**Petunjuk**:
Tentukan apakah setiap pernyataan berikut sesuai dengan berita di bawah tentang penahanan Atase Imigrasi KBRI Malaysia, lalu jawab ya atau tidak disertai kutipan kata-kata berita yang menentukannya. (a) Dwi Widodo ditahan untuk 20 hari ke depan. (b) Dwi Widodo memberikan komentar kepada wartawan ketika keluar dari gedung KPK. (c) Keterangan pers Juru Bicara KPK disampaikan pada hari Kamis.

**Dokumen Sumber**:
KPK Tahan Atase Imigrasi KBRI Malaysia

KPK Tahan Atase Imigrasi KBRI Malaysia

Komisi Pemberantasan Korupsi (KPK) akhirnya menahan Atase Imigrasi Kedutaan Besar Republik Indonesia (KBRI) untuk Malaysia, Dwi Widodo. Penahanan dilakukan usai Dwi menjalani pemeriksaan sebagai tersangka dugaan suap terkait penerbitan paspor dengan metode reach out dan calling visa.

"Terkait penanganan kasus indikasi korupsi penerbitan paspor dan calling visa dilakukan penahanan tersangka DW untuk 20 hari ke depan penahanan dilakukan di Rutan Guntur," kata Juru Bicara KPK Febri Diansyah dalam keterangan pers di kantornya, Jumat (21/4).
Sementara itu, Dwi Widodo telay keluar gedung KPK menuju Rutan Guntur sejak pukul 17.30 WIB. Keluar menggunakan rompi oranye, dia bungkam saat dimintai komentar oleh wartawan.

**Cuplikan Catatan**:
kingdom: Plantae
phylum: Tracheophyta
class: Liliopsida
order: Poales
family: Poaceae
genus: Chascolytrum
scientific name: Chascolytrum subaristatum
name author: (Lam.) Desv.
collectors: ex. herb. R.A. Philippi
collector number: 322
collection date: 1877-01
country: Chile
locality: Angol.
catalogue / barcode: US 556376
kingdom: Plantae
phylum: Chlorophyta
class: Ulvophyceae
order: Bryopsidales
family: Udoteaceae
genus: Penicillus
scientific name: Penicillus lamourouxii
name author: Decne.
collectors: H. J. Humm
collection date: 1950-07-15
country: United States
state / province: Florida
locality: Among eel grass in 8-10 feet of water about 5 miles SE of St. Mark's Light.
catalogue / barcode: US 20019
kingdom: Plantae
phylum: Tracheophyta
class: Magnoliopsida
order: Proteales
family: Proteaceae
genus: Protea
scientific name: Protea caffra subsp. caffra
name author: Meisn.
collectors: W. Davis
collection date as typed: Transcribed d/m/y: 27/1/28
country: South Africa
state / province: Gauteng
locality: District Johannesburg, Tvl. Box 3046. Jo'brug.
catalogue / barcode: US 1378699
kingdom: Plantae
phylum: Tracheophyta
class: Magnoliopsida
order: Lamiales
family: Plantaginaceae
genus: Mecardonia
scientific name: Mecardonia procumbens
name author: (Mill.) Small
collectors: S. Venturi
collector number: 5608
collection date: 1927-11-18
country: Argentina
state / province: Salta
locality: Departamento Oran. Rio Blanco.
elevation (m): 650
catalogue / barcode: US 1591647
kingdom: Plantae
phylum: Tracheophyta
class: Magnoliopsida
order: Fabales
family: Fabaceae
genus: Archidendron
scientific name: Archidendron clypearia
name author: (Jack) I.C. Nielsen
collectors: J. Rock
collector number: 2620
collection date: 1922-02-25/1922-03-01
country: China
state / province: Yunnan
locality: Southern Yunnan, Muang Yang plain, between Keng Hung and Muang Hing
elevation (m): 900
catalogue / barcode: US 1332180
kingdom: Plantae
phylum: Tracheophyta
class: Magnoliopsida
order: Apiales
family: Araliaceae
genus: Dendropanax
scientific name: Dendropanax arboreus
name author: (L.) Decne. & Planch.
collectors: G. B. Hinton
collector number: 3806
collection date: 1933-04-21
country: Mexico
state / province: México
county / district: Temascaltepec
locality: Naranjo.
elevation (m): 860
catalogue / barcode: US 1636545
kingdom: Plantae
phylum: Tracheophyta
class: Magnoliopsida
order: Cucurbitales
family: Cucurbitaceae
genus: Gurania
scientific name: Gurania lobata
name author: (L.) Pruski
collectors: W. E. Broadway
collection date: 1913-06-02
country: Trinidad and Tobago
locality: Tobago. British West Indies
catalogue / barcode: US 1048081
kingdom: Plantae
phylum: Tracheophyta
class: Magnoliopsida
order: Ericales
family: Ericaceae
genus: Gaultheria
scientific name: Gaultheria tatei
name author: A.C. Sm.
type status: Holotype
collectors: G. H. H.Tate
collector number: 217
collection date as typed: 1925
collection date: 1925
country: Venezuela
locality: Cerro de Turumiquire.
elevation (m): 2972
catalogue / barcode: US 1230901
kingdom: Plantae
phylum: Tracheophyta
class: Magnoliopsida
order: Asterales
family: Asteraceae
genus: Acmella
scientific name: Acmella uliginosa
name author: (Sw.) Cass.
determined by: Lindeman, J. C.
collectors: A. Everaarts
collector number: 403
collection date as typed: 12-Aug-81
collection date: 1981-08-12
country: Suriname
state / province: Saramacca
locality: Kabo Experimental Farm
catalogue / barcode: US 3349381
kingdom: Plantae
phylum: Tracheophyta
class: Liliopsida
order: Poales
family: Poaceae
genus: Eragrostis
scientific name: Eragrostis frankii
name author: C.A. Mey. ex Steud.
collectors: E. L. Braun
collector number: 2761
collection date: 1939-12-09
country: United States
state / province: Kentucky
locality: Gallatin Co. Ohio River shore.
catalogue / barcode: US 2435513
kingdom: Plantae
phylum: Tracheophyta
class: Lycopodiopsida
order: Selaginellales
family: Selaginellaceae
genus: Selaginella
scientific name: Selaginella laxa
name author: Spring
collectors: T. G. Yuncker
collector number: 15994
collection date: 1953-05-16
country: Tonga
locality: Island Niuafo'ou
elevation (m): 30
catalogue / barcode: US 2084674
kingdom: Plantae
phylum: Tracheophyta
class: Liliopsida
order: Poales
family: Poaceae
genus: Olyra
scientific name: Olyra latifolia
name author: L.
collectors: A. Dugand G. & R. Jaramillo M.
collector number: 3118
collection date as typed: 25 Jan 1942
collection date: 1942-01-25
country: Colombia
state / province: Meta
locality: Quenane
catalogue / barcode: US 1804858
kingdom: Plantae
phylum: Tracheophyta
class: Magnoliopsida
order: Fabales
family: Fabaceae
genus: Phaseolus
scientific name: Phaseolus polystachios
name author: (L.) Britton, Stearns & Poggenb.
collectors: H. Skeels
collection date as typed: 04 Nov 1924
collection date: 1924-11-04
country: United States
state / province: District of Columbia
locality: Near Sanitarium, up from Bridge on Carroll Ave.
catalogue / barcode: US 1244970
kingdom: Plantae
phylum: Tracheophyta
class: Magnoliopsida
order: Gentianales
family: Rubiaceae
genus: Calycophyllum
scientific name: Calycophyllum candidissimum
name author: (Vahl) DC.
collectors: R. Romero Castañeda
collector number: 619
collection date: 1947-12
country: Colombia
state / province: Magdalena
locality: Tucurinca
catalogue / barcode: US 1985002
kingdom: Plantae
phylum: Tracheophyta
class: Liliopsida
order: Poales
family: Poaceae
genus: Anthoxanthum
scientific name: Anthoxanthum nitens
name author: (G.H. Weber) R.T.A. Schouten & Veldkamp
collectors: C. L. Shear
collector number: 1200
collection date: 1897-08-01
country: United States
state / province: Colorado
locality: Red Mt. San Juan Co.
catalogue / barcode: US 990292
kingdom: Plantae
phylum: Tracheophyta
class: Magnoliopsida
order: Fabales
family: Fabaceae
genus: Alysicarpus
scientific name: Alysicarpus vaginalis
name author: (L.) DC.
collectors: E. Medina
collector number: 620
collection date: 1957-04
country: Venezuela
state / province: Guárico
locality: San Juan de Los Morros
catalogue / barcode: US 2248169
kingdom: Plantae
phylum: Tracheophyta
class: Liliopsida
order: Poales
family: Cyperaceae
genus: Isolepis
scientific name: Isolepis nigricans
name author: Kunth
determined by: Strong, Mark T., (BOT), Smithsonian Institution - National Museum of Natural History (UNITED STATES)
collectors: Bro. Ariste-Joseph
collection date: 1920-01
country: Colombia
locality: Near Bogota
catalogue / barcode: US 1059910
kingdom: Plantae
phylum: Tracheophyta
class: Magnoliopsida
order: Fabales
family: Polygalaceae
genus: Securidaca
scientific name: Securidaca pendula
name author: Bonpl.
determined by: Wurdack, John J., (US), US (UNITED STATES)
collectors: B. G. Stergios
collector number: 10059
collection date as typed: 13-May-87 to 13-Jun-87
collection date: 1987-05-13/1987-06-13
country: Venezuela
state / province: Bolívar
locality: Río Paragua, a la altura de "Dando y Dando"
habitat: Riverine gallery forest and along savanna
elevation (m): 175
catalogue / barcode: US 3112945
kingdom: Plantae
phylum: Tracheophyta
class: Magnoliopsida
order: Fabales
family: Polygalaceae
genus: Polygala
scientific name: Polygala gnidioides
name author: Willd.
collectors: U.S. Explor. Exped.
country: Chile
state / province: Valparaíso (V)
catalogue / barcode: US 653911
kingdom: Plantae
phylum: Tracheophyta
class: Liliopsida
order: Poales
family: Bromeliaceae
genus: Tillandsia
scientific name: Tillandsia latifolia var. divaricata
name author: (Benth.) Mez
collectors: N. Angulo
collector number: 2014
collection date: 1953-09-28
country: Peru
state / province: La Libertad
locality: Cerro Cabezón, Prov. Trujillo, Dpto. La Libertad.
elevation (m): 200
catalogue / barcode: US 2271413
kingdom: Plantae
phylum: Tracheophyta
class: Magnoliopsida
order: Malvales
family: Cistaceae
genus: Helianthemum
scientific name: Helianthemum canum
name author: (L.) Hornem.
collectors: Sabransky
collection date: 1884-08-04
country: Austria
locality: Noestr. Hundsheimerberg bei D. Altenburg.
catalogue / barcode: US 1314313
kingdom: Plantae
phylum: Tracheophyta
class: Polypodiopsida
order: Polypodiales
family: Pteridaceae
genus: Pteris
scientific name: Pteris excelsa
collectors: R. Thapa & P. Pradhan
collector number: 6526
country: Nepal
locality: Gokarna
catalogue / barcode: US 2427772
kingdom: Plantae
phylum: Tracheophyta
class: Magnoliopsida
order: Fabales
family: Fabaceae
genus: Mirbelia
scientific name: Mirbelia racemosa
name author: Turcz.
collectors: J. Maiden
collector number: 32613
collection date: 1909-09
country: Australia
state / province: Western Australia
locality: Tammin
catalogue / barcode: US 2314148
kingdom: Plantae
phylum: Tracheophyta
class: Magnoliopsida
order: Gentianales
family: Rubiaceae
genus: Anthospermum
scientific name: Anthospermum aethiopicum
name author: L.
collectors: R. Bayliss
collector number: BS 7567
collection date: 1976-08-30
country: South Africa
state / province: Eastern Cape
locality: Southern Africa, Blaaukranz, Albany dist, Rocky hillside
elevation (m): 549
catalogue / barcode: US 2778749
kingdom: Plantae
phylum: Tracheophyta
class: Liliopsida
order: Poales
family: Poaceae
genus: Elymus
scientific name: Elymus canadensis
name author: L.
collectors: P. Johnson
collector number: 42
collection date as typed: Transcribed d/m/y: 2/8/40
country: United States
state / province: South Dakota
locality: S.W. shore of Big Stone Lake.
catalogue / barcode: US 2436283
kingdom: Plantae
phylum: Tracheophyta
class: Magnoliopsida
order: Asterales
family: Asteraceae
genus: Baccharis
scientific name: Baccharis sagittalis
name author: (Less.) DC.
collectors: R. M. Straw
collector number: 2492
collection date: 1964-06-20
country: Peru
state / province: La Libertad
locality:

**Jawaban**:
(a) Ya: "dilakukan penahanan tersangka DW untuk 20 hari ke depan"
(b) Tidak: "dia bungkam saat dimintai komentar oleh wartawan"
(c) Tidak: "Jumat (21/4)"